JOB 1.
Answer these questions using the profile of Taras Pastukh below.
(a) In which unit did Pastukh serve during the war in Donbas?
(b) In what year did he obtain a Master's degree in Finance?
(c) To which People's Deputy was he an assistant in 1998–1999?
::: DOCUMENT SECTION
People's Deputy of Ukraine
- In office 27 November 2014 – 29 August 2019
- Preceded by: Oleksii Kaida
- Succeeded by: Andriy Bohdanets
- Constituency: Ternopil Oblast, No. 163

Personal details
- Born: 20 March 1978 (age 48) Ternopil, Ukrainian SSR, Soviet Union (now Ukraine)
- Party: Samopomich Union
- Alma mater: Ternopil National Economic University

Military service
- Allegiance: Ukraine
- Branch/service: Ukrainian Army
- Years of service: 2014
- Unit: 128th Mountain Infantry Brigade
- Battles/wars: Russo-Ukrainian War War in Donbas (2014–2022); ;

= Taras Pastukh =

Ukrainian politician

Taras Tymofiovych Pastukh (Тарас Тимофійович Пастух; born 20 March 1978 in Ternopil) is a Ukrainian politician and former People's Deputy of Ukraine of the 8th convocation as a member of the Samopomich Union. He was a member of Ternopil Oblast Council in 2006 and 2009, head of the Buchach Raion administration (2008–2010). He served in 128th mountain-infantry brigade of the Armed Forces of Ukraine during the war in Donbas.

In the 2019 Ukrainian parliamentary election, Pastukh failed to win a seat as Samopomich candidate in constituency 163 situated in Ternopil Oblast.

== Biography ==
Taras Pastukh was born in Ternopil. He attended Ternopil General School #15 before enrolling into Ternopil State Technical University in 1996, the faculty of Computer Technologies. Starting 1998, he studied at the faculty of Law of the Ternopil National Economic University, which he graduated with honours. In 2003 he obtained Master's degree in Finance from the same university. In 2008 he became Master of State Administration, graduating from the President of Ukraine's Academy of State Administration.

Taras Pastukh was an assistant to People's Deputy Mykhailo Ratushnyi in 1998–1999.

In 1999–2005, he worked at the Ternopil National Economic University as programming engineer, rector's assistant and lecturer of Criminal Law and Process. Before starting his tenure at the Buchak district state administration, Pastukh worked in the insurance business and as self-employed businessman.

In 2010, he left the Buchach Raion administration after Viktor Yanukovych became the President of Ukraine. In 2011–2014, he worked as CEO at local business enterprises, Opilla and Ninkasi. In July 2014 he voluntarily joined the Armed Forces of Ukraine, joining the reconnaissance company at the 128th mountain-infantry brigade.

Taras Pastukh is a member of the Ukrainian People's Party since 1999, Deputy Head of the Ternopil Oblast party organisation, and member of Central Leadership of the party. Since 2013, he has been Deputy Head of the Ukrainian People's Party. In July of the same year, he became the head of the Oblast organisation of Samopomich Union. Pastukh is married and has four children. Since 1992 he is a member of National Scout Organisation Plast.
::::::
::: DATA EXTRACTS
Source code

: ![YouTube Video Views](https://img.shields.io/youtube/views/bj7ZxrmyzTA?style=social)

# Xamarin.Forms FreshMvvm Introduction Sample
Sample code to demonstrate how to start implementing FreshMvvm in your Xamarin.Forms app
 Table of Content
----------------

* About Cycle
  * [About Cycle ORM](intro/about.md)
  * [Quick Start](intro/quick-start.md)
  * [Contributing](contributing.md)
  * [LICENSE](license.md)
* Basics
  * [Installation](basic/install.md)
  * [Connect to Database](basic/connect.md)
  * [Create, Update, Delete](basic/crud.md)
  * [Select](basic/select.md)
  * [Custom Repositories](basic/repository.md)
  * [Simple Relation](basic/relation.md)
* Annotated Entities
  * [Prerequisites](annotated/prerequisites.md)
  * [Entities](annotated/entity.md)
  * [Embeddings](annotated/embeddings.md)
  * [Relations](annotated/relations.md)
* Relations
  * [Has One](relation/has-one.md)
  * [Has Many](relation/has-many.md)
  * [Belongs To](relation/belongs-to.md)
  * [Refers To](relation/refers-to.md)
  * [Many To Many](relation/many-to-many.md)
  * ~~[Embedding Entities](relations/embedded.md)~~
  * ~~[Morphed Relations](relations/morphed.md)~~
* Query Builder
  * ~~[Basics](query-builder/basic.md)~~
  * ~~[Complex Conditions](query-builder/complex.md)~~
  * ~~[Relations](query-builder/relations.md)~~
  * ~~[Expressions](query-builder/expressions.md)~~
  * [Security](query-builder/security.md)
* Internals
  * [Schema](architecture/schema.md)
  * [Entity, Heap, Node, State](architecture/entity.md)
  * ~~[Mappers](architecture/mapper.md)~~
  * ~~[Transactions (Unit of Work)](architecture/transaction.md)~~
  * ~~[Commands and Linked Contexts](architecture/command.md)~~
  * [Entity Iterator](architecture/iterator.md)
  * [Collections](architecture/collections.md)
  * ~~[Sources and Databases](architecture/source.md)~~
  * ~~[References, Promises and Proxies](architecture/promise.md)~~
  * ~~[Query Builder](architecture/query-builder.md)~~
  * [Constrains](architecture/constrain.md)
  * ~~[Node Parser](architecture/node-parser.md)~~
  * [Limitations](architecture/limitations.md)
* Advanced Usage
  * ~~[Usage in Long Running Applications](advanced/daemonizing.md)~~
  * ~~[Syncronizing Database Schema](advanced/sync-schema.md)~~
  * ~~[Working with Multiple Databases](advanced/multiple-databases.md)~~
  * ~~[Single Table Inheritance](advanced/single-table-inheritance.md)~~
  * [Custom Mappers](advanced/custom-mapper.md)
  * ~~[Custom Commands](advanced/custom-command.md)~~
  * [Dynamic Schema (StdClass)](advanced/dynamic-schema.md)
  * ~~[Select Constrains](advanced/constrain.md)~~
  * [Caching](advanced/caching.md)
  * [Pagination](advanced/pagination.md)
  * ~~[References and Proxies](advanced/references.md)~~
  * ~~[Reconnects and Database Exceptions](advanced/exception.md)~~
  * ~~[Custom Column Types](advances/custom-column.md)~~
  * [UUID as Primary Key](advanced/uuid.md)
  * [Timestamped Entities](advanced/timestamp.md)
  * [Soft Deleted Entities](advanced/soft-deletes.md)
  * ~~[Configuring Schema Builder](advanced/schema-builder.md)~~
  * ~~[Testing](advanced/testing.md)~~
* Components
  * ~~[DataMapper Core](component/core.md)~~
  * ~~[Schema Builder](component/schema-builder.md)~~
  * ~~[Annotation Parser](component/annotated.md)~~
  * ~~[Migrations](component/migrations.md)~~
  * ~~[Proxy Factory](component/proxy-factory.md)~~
::::::
JOB 2. Count the lines of the listing above that contain the string "many", and reply with the number only.

EXERCISE SOLUTION 1.
(a) The 128th Mountain Infantry Brigade
(b) 2003
(c) Mykhailo Ratushnyi

EXERCISE SOLUTION 2. 2